«Je n'entends plus rien, je ne vois que lui. Je ne sais pas quoi faire, je ne sais pas quoi faire...»

Catherine Handfield LA PRESSE

C'est ainsi que Martha Villanueva a décrit le moment où elle a porté secours à son cousin Fredy, abattu par l'agent Jean-Loup Lapointe au mois d'août 2008 dans un parc de Montréal-Nord.

La jeune femme de 22 ans a livré son témoignage mercredi à l'enquête du coroner André Perreault. Le jour du drame, elle est la seule à être restée aux côtés de Fredy en attendant l'ambulance. Tous les autres s'étaient dispersés.

Martha Villanueva, elle, n'a «pas eu peur». Elle s'est accroupie auprès de son cousin, qui était étendu sur le dos. Elle lui a parlé, mais il ne lui répondait pas.

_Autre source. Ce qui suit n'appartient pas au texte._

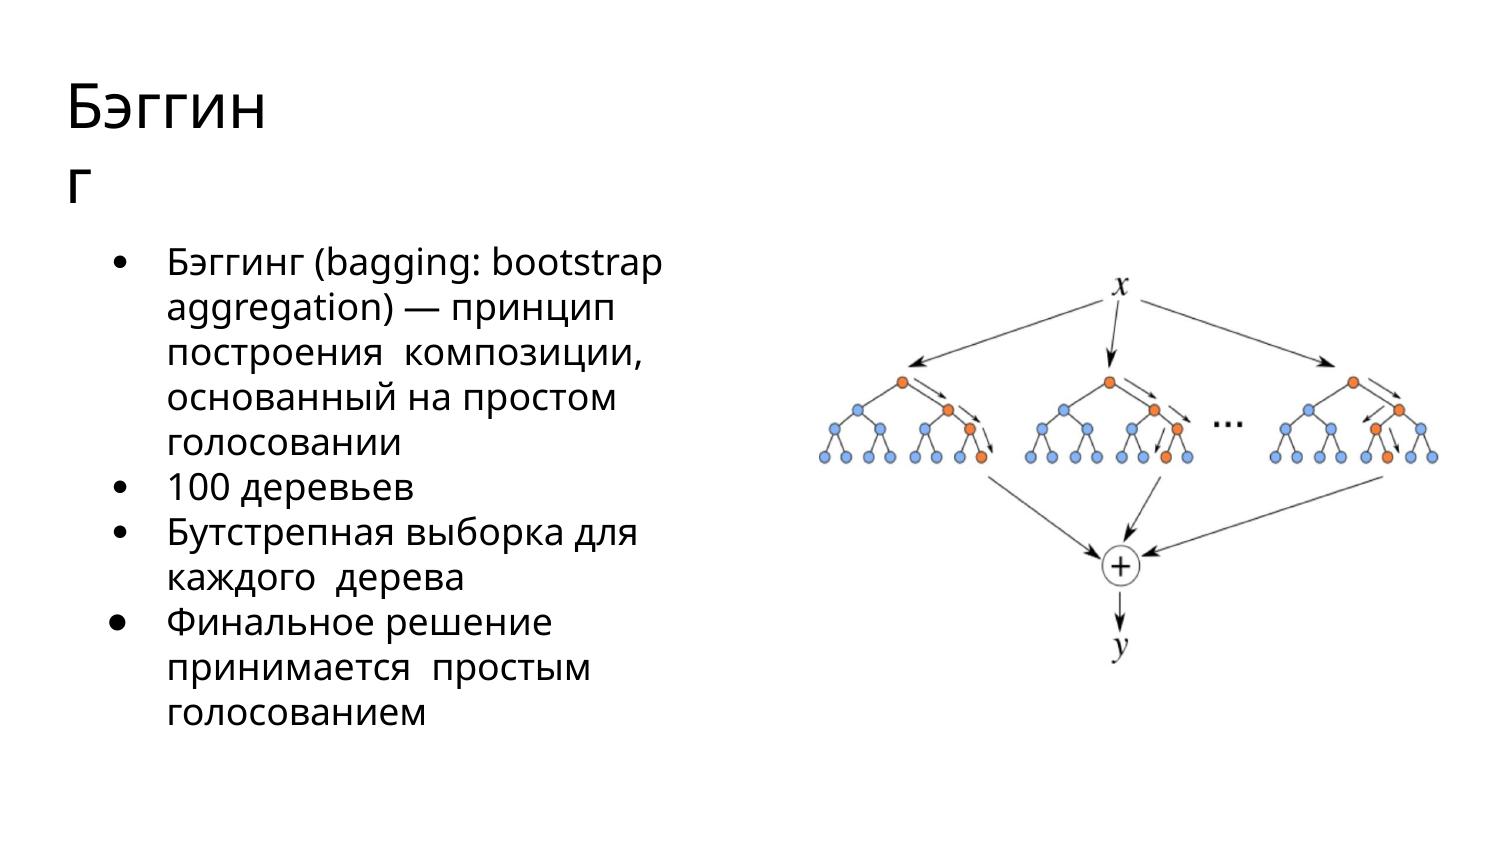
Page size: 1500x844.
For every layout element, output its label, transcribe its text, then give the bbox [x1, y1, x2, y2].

text_box Бэггинг (bagging: bootstrap aggregation) — принцип построения композиции, основанный на простом голосовании 100 деревьев Бутстрепная выборка для каждого дерева Финальное решение принимается простым голосованием [104, 235, 775, 733]
text_box [815, 276, 1441, 666]
title Бэггинг [63, 63, 290, 216]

«J'ai vu un trou dans son avant-bras, a-t-elle dit d'une voix douce. D'après moi, c'était ça, sa blessure. J'ai mis ma main dessus.» Elle ignorait alors que deux balles avaient atteint son thorax.

Après un moment, une policière est arrivée et lui a demandé de s'éloigner. Martha Villanueva, qui était en état de choc, a refusé. La policière aurait alors menacé de l'arrêter. «Elle m'a dit: si t'arrêtes pas, toi aussi je vais te boucler», a-t-elle raconté.

Déclarations des pompiers

Comme elle souffrait d'hyperventilation, des pompiers l'ont ensuite prise en charge. Martha leur aurait alors raconté le drame qui venait de se jouer.

Selon les déclarations que trois pompiers ont faites à la Sûreté du Québec (SQ), elle aurait confié avoir tenté de dissuader Fredy d'intervenir auprès du policier Lapointe lorsque ce dernier essayait de maîtriser Dany Villanueva (le frère de Fredy).

Le pompier Guillaume Charest l'a entendue dire: «Je lui avais dit (à Fredy) de ne pas se mêler de cela, son frère venait de sortir de prison.»

Martha Villanueva, qui est vendeuse dans une boutique de vêtements, a dit ne pas se souvenir d'avoir prononcé ces paroles. «J'aurais pu crier n'importe quoi à ce moment-là, je n'étais pas bien», s'est-elle justifiée mercredi.

Aujourd'hui, la jeune femme soutient que l'agent Lapointe n'avait «aucune raison» de faire feu sur Fredy Villanueva, qui, selon elle, n'a jamais touché le policier au cours de l'intervention fatale.

Quelle distance séparait Fredy du policier lorsque ce dernier a fait feu? Dans sa déclaration à la SQ en 2008, Martha parlait de 1,5 mètre. «C'était vraiment plus loin», a-t-elle précisé mercredi, sans être en mesure de chiffrer la distance.

Martha Villanueva a également précisé que, contrairement à ce qu'elle avait déclaré à la SQ, Dany Villanueva ne se débattait pas lorsqu'il était au sol. «C'est peut-être qu'ils ont mal compris ou que je me suis mal exprimée», a-t-elle suggéré au coroner Perreault.

Rappelons que, dans sa déclaration, Jean-Loup Lapointe affirme que Fredy Villanueva l'a serré à la gorge et a tenté de le désarmer, et que son frère aîné, Dany, l'a frappé à la tête et au dos. Toutefois, les photos de l'agent Lapointe prises dans les heures qui ont suivi le drame ne laissent voir qu'une égratignure au coude.